» Work item a
Transcribe the listing below, starting with its first line and going on through the line containing "thermosChoisir le bon matériau".

··· Selected extract ···

1000 Years of Scottish Literature, 18 November 2000 |
The history of Scotland for most of the fourteenth century had been of foreign warfare and civil disorder ineffectually countered by the efforts of feeble kings; but by 1400 the exhausted and strife-torn kingdom was struggling towards recovery.
The nation’s victory, won under the great Robert Bruce, in its struggle for independence had been almost undone in the minority of his son and successor David II; and even in his maturity he proved a far lesser king than his heroic father. His nephew Robert II succeeded as an ageing man whose vigorous part in the wars of David’s minority was long past; and his son Robert III, though still nominally king in 1400, had been tactfully removed from power “for seknes of his persone” after trying helplessly to wield the sceptre since 1390. Yet the reigns of the first two Stewart kings, though perhaps the most inglorious period in the history of the Scottish monarchy, saw the first literary expressions of a new spirit of Scottish national identity, and the first stages in the deliberate creation of a national self-image to sustain it.

···

» Work item b
Reproduce word for word the passage on fourteenth-century Scotland above, starting with "The nation’s victory, won" and going on through "to sustain it.".

··· Information shown ···

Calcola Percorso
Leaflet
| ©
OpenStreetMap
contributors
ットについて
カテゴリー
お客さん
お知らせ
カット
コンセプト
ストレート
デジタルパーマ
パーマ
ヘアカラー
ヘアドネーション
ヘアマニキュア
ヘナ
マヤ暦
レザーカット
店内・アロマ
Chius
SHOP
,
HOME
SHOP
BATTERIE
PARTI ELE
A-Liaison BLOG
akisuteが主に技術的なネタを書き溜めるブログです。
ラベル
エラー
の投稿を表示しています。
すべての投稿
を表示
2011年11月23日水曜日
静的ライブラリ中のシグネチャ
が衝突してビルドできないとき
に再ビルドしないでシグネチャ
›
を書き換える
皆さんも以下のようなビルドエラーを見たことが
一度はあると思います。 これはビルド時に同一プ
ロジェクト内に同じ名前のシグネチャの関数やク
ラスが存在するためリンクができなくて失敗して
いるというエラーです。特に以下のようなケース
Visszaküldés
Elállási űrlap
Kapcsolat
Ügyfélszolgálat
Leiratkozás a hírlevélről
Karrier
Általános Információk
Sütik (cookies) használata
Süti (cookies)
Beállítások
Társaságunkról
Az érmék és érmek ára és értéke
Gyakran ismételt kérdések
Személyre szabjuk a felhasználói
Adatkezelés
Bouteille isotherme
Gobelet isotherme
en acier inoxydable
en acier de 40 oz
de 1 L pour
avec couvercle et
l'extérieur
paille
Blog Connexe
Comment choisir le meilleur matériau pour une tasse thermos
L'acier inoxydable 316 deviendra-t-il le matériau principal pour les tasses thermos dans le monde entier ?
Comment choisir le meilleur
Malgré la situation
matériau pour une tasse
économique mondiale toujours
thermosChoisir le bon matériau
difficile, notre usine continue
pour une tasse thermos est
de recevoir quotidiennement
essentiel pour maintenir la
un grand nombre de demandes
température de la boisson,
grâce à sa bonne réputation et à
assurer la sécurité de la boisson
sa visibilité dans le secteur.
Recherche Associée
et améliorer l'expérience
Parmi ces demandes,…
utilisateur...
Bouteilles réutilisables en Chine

···

» Solution a
Calcola Percorso
Leaflet
| ©
OpenStreetMap
contributors
ットについて
カテゴリー
お客さん
お知らせ
カット
コンセプト
ストレート
デジタルパーマ
パーマ
ヘアカラー
ヘアドネーション
ヘアマニキュア
ヘナ
マヤ暦
レザーカット
店内・アロマ
Chius
SHOP
,
HOME
SHOP
BATTERIE
PARTI ELE
A-Liaison BLOG
akisuteが主に技術的なネタを書き溜めるブログです。
ラベル
エラー
の投稿を表示しています。
すべての投稿
を表示
2011年11月23日水曜日
静的ライブラリ中のシグネチャ
が衝突してビルドできないとき
に再ビルドしないでシグネチャ
›
を書き換える
皆さんも以下のようなビルドエラーを見たことが
一度はあると思います。 これはビルド時に同一プ
ロジェクト内に同じ名前のシグネチャの関数やク
ラスが存在するためリンクができなくて失敗して
いるというエラーです。特に以下のようなケース
Visszaküldés
Elállási űrlap
Kapcsolat
Ügyfélszolgálat
Leiratkozás a hírlevélről
Karrier
Általános Információk
Sütik (cookies) használata
Süti (cookies)
Beállítások
Társaságunkról
Az érmék és érmek ára és értéke
Gyakran ismételt kérdések
Személyre szabjuk a felhasználói
Adatkezelés
Bouteille isotherme
Gobelet isotherme
en acier inoxydable
en acier de 40 oz
de 1 L pour
avec couvercle et
l'extérieur
paille
Blog Connexe
Comment choisir le meilleur matériau pour une tasse thermos
L'acier inoxydable 316 deviendra-t-il le matériau principal pour les tasses thermos dans le monde entier ?
Comment choisir le meilleur
Malgré la situation
matériau pour une tasse
économique mondiale toujours
thermosChoisir le bon matériau

» Solution b
The nation’s victory, won under the great Robert Bruce, in its struggle for independence had been almost undone in the minority of his son and successor David II; and even in his maturity he proved a far lesser king than his heroic father. His nephew Robert II succeeded as an ageing man whose vigorous part in the wars of David’s minority was long past; and his son Robert III, though still nominally king in 1400, had been tactfully removed from power “for seknes of his persone” after trying helplessly to wield the sceptre since 1390. Yet the reigns of the first two Stewart kings, though perhaps the most inglorious period in the history of the Scottish monarchy, saw the first literary expressions of a new spirit of Scottish national identity, and the first stages in the deliberate creation of a national self-image to sustain it.